PyKX conversion considerations

This page provides details on data types and conversions in PyKX.

PyKX attempts to make conversions between q and Python as seamless as possible. However due to differences in their underlying implementations there are cases where 1 to 1 mappings are not possible.

Data types and conversions

The key PyKX APIs around data types and conversions are outlined under:

Text representation in PyKX

Handling and converting text in PyKX requires consideration as there are some key differences between the Symbol and Char data types.

Nulls and infinities

Most q data types have the concepts of null, negative infinity, and infinity. Python does not have the concept of infinities and it's null behavior differs in implementation. The page handling nulls and infinities details the needed considerations when dealing with these special values.

Temporal data types

Converting temporal data types in PyKX involves handling timestamp/datetime types and duration types, each with specific considerations due to differences in how Python and q (the language used by kdb+) represent these data types.

List conversion considerations

By default the library converts generic PyKX List objects pykx.List to NumPy as an array of NumPy arrays. This conversion is chosen as it allows for the most flexible representation of data allowing ragged array representations and mixed lists of objects to be converted easily. However, this representation can be difficult to work with if/when dealing with multi-dimensional numeric data as is common in machine learning tasks for example.
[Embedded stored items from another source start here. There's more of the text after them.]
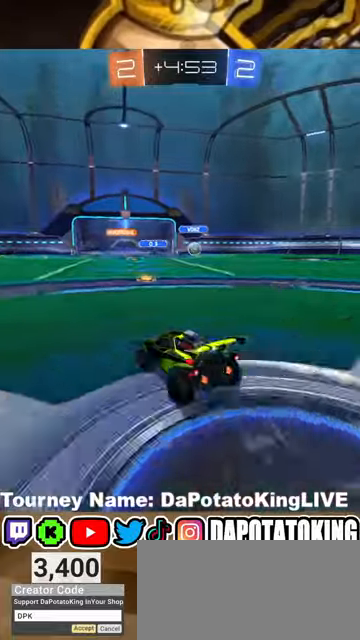
{"buttons": ["R2"], "left_stick": "center", "right_stick": "center", "events": [[33, "R2", "down"], [100, "R1", "down"], [267, "R1", "up"], [333, "R1", "down"], [333, "left_stick", "center"], [500, "R1", "up"]]}
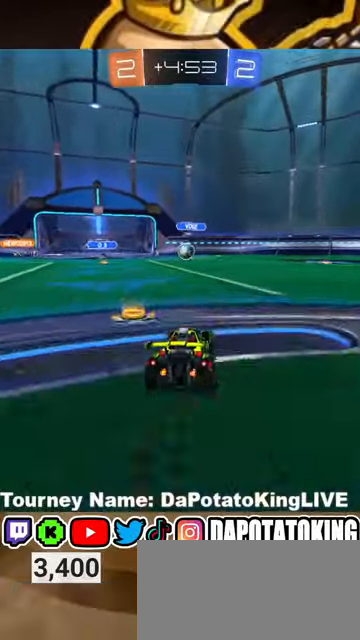
{"buttons": ["R2"], "left_stick": "center", "right_stick": "center", "events": [[100, "R1", "down"], [167, "R1", "up"], [200, "left_stick", "left"], [333, "left_stick", "center"]]}
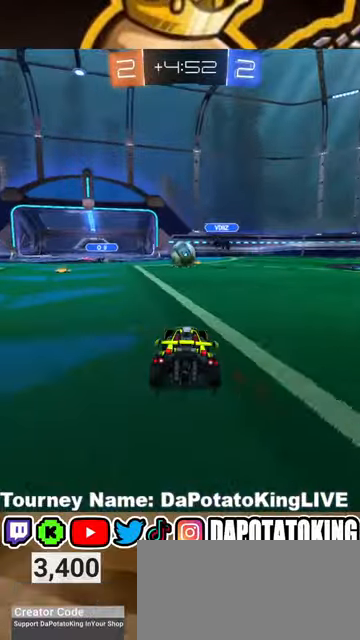
{"buttons": ["L2"], "left_stick": "right", "right_stick": "center", "events": [[133, "left_stick", "right"], [300, "R2", "up"], [400, "L2", "down"]]}
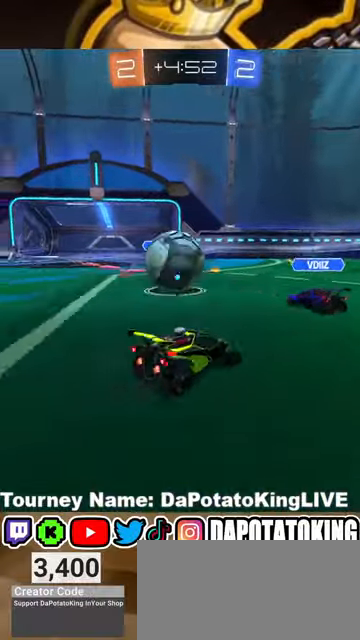
{"buttons": ["R2"], "left_stick": "right", "right_stick": "center", "events": [[67, "L2", "up"], [67, "R2", "down"]]}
As an example we can look at the conversion of a 3-Dimensional regularly shaped pykx.List object to a NumPy array as follows:

Python

Copy
>>> import pykx as kx
>>> qlist =  kx.random.random([2, 2, 2], 5.0)
pykx.List(pykx.q('
3.453383  3.388243 0.8355005 4.325851
0.6168138 3.450051 3.849182  2.360245
'))
>>> qlist.np()
array([array([array([3.45338272, 3.3882429 ]), array([0.83550046, 4.32585143])],
             dtype=object)                                                      ,
       array([array([0.61681376, 3.45005117]), array([3.84918233, 2.36024517])],
             dtype=object)                                                      ],
      dtype=object)                 

This representation clearly is more difficult to handle than you might expect for a regularly shaped numeric dataset of single type. A keyword argument reshape is provided to facilitate a better converted representation of these singularly typed N-Dimensional lists, for example:

Python

Copy
>>> import pykx as kx
>>> qlist = kx.random.random([2, 2, 2], 5.0)
>>> qlist.np(reshape=True)
array([[[3.45338272, 3.3882429 ],
        [0.83550046, 4.32585143]],
       [[0.61681376, 3.45005117],
        [3.84918233, 2.36024517]]])               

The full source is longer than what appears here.